- **EXERCISE DIRECTIONS**
Write what comes next in the forum thread below about a Nissan campout and autocross near Hershey, Pennsylvania, starting right after its last line.

==== TEXT TO READ ====

We are doing a campout/autocross on June 14th and 15th!!! I already have sites reserved at a small campground. The autocross is on the 15th at Penn National Race Track P-Lot near Hershey, PA I am working on having a Nissan-only class for that date and the night before will be filled with beer guzzling and shenanigans! Please e-mail me for more info...everyone's welcome becaue the more the merrier!
[email protected]


----------



## Guest (May 28, 2003)

I hail from Thorndale, about an hour west of Philly


----------



## ian (Jun 27, 2002)

campout campout! We gotta get some peoples together so we can have a lot of money to be won!!!!!!!!!!


----------



## Ickys SE-R (Sep 2, 2002)

I would Def be there if I had a working car!! I need a trans...Anyone???


----------



## ian (Jun 27, 2002)

JGY has em for 450


----------



## WRteam200sx (Mar 15, 2003)

HARRISBURG PA right here.... you guys are always welcome to come out and chill wit me and the rest of WRTEAM (shamless plug)

we are always up to some kind of shananigans and more nissans would be nice! 

check us out www.wrteam.com 

Also you can register (soon i think) for our show online


----------



## ian (Jun 27, 2002)

thought yer car was getting parted out? What ever happened to those camber plates?


----------



## rkeith (Jan 12, 2003)

==== RAW DATA ====

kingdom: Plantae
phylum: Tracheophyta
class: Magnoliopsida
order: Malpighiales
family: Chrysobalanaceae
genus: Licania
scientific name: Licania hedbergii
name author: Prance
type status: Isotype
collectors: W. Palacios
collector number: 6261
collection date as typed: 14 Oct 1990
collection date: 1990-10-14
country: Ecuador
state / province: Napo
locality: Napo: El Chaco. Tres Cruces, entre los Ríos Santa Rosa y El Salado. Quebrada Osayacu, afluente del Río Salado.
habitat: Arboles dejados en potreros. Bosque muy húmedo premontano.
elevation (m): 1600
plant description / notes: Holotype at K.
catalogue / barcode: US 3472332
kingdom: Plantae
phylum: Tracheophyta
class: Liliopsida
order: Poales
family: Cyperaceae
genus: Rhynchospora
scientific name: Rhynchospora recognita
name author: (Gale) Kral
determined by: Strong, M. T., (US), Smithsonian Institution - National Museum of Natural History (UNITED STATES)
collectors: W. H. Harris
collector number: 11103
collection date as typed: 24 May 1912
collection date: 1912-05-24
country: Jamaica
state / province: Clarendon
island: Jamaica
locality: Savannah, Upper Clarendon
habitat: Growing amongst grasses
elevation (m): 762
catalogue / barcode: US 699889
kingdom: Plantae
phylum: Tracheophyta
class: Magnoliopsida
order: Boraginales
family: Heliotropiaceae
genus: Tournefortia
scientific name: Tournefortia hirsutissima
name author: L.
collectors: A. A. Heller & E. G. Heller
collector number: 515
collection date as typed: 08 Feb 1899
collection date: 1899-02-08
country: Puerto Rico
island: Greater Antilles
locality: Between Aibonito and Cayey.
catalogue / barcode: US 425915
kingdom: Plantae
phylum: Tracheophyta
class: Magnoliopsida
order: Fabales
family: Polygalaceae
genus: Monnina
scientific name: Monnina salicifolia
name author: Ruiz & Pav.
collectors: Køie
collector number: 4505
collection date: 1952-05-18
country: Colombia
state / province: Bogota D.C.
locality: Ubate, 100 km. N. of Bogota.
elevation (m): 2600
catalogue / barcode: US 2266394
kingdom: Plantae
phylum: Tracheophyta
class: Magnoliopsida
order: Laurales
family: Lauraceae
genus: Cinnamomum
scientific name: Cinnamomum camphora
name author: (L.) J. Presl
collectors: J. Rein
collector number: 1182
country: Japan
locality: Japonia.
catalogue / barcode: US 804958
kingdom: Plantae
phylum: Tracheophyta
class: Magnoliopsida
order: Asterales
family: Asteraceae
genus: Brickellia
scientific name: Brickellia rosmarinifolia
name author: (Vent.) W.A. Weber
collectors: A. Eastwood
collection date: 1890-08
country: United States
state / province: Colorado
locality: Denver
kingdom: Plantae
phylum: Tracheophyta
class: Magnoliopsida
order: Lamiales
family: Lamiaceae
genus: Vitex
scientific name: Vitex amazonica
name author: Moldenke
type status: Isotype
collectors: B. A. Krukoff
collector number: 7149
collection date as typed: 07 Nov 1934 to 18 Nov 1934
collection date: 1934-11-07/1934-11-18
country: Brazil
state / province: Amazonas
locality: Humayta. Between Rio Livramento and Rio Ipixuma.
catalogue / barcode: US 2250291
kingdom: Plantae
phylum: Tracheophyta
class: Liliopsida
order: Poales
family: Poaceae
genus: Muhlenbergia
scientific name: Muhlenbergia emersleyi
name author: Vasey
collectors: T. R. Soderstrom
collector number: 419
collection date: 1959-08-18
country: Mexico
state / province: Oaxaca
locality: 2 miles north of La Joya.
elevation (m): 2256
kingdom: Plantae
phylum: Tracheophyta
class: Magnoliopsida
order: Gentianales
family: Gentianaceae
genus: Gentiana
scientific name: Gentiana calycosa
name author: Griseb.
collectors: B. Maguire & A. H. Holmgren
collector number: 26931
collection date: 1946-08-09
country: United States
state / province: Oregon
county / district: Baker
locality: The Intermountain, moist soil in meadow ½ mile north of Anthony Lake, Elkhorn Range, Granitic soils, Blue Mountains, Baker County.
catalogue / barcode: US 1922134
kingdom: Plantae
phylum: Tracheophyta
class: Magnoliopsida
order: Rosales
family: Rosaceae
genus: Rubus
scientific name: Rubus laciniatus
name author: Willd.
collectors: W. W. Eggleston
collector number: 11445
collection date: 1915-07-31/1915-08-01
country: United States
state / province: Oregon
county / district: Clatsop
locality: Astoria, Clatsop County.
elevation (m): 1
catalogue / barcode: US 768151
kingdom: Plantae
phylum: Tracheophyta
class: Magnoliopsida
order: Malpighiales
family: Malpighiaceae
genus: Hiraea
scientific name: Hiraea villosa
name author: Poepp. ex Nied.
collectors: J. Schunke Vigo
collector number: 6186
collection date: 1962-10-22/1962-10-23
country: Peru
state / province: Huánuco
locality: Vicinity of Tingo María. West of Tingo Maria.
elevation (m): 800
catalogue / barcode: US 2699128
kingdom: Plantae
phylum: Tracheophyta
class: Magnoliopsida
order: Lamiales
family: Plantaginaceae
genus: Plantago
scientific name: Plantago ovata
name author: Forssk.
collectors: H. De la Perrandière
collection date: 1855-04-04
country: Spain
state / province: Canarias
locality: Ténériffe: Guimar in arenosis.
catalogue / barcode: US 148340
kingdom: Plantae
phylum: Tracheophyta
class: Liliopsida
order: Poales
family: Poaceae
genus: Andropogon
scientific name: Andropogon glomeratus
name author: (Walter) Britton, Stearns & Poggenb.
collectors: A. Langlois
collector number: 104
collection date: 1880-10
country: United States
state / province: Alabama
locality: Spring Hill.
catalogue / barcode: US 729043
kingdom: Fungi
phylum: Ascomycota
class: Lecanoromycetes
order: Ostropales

====

- **OUTPUT OF THE TASK**
Yeeeeeahhh!!! Look at all the PA people!!!! Manytoys, Im in East Earl, right outside New Holland! Great to see another Lancaster County-er!


----------



## jblaze (Jan 30, 2003)

Originally from Middletown PA. Live in Baltimore now. Moving to Cherry Hill NJ in about 1 week. Dam I wish I could make it to the autocross at Penn National.


----------



## Guest (Jun 9, 2003)

rkeith said:


> *Yeeeeeahhh!!! Look at all the PA people!!!! Manytoys, Im in East Earl, right outside New Holland! Great to see another Lancaster County-er! *


WoW - came here to check out information to change the car A LOT and I run into somebody right down the road.

New Holland - PA


----------



## WRteam200sx (Mar 15, 2003)

Sorry this is weeks old Ian , yeah the OLD car WAS parted out *tear drops* but i bought ANOTHER 200sx , same color and year from Nathan , so, i've been startin ALL over AGAIN. and im keeping the camber plates cause im getting M.E. true coilovers for the car this time. but you will see the NEW 200sx at the camp out... now i just have to do ALL the body work AGAIN!


----------



## 200esex (Jun 8, 2003)

im from doylestown pa. (bucks county) my friend has a 300zx too so we could have a sweet meet. Hershys only like an hour and a half


----------



## ian (Jun 27, 2002)

200esex, you should come this weekend!


----------



## ian (Jun 27, 2002)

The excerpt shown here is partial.